Project Description:
CP is the leading cause of physical disability in childhood. While CP results from a neurologic insult, negative consequences in skeletal muscle, including hypoplasia, stiffness, fibrosis, contractures and weakness, are the primary contributors to decreased function. Muscle contractures that limit joint mobility and patient function are the primary focus of many clinical and surgical interventions for CP, however the specific tissue elements responsible for contractures are unknown. Current treatments available to address the functional consequences of weak, stiff muscles in CP broadly include aggressive physical therapy, neurotoxin injections, and surgical intervention, including tendon lengthening and osseous deformity correction, neither of which
address the inherent weakness and both of which can increase inflammation, worsen fibrosis 1,2, and/or lead to
a decrease in available contractile muscle 3. Determination of the mechanisms and signaling pathway(s) resulting
in fibrosis and muscle weakness is necessary to advance the development of preventative and restorative biologic treatments aimed at improving patient care, function and quality of life. Muscle dysfunction in CP muscle is observed as early as 12 months of age 4,5. Previous studies have focused on factors affecting muscle growth, demonstrating diminished satellite cells in CP muscle. However, further investigation of satellite cell-depleted murine models indicates that satellite cells are not solely responsible for resultant muscle pathology8. Previous research has shown an increase in fibrosis, or excess extracellular
matrix (ECM) deposition9-11, in affected muscles. We hypothesize that the clinical manifestation of muscular fibrosis in spastic CP contractures and weakness are directly related to the pathology initiated and promoted by the ECM, as has been implicated in other muscle diseases12,13. ECM production, organization, and breakdown is tightly regulated through bidirectional communication between cells and their surrounding ECM in an effort to maintain mechanical homeostasis 14,15. Disruption of mechanical homeostasis alters the degradation, synthesis, and organization of the ECM, often leading to increased ECM deposition 16. Abundant ECM deposition has been associated with elevated ECM stiffness 17-19, and ECM mechanical properties are emerging as a critical factor directing cell behavior. Although no previous study has directly assessed ECM mechanical properties in CP, fibrosis has been grossly correlated to in vivo musculotendinous stiffness. The current proposal builds upon the principal observation of increased ECM deposition in CP muscle by interrogating the ECM in isolation and determining the association between ECM mechanical properties, passive muscle stiffness, and CP clinical severity. This study is part of a larger research program in our group aimed at investigating the molecular basis of fibrosis in CP. As such, we have assembled a diverse team to investigate muscle fibrosis in CP as a determinant of disease severity and as a target for biological, preventative
intervention. Our expertise in CP surgery, neuromuscular disease, biomechanics, molecular biology, muscle pathology and physiology will advance our proposed investigation of CP fibrosis and its resultant clinical manifestations. Findings from this research will identify ECM alterations and targets in CP muscle that will serve as the foundation for future studies aimed at identifying the key molecular drivers of muscle fibrosis in CP and the development of interventions at improving muscle contractures and patient function. In this proposal, we aim to (1) define the role of in vitro ECM mechanical properties in passive muscle stiffness, (2) evaluate ECM organization and crosslinking across disease severity and age, and (3) develop a
meaningful clinical outcome measure of fibrosis. Each subject with CP will be classified by age and gross motor functional classification system (GMFCS), as a measure of overall musculoskeletal disease burden, and passive muscle stiffness will be evaluated on a biodex isokinetic dynamometer prior to surgery. Muscle biopsies measuring 1cm3 will be obtained during planned lower extremity surgeries in patients with spastic CP and in typically developing control subjects. Samples will be decellularized22 to allow for quantification of ECM composition and organization and evaluation ECM mechanical properties using atomic force microscopy.
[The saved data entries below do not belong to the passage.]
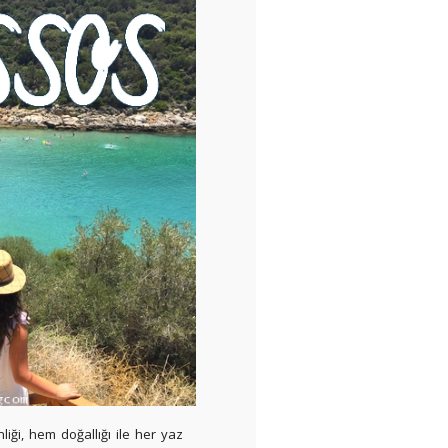
iği, hem doğallığı ile her yaz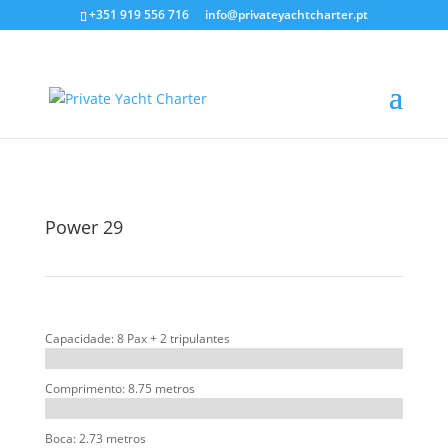
+351 919 556 716
info@privateyachtcharter.pt
Power 29
Capacidade: 8 Pax + 2 tripulantes
Comprimento: 8.75 metros
Boca: 2.73 metros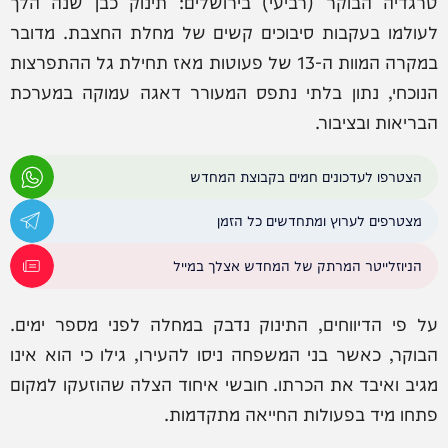
טרגדיה הבוקר (רביעי) בירושלים: תינוק כבן שנה הלך
לעולמו בעקבות סיבוכים קשים של מחלת החצבת. מדובר
במקרה המוות ה-13 של פעוטות מאז תחילת גל ההתפרצות
הנוכחי, נתון בלתי נתפס המעורר דאגה עמוקה במערכת
הבריאות ובציבור.
הצטרפו לעדכונים חמים בקבוצת המחדש
מצטרפים לערוץ ומתחדשים כל הזמן
הניוזלייטר המרתק של המחדש אצלך במייל
על פי הדיווחים, התינוק נדבק במחלה לפני מספר ימים.
הבוקר, כאשר בני המשפחה ניסו להעירו, גילו כי הוא אינו
מגיב ואיבד את הכרתו. חובשי איחוד הצלה שהוזעקו למקום
פתחו מיד בפעולות החייאה מתקדמות.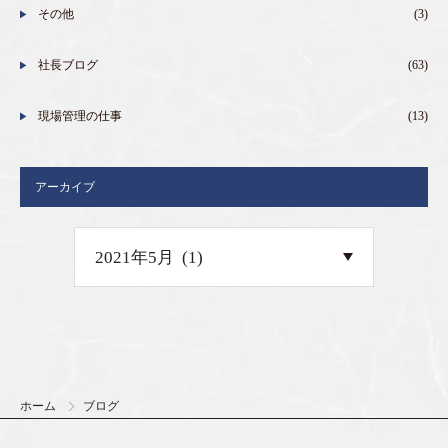
その他
(3)
社長ブログ
(63)
現場管理の仕事
(13)
アーカイブ
ホーム
ブログ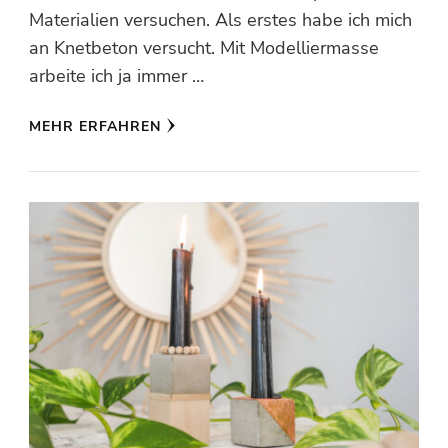
Materialien versuchen. Als erstes habe ich mich
an Knetbeton versucht. Mit Modelliermasse
arbeite ich ja immer …
MEHR ERFAHREN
Samples will additionally be sent for analysis of ECM crosslinking, which will be correlated with both in vivo and in vitro stiffness, controlling for age and GMFCS level. Defining the relative importance of fibrosis, quantifying its contribution to clinical function and severity, and developing a non-invasive means to measure ECM pathology are key to our ultimate goals: identification of clinically-relevant molecular targets for intervention and development of novel biological treatments for fibrosis and testing of their efficacy so that we may protect muscles at risk in newly-diagnosed infants and young children and restore diseased muscle in older children and adolescents to strikingly alter the natural course of disease.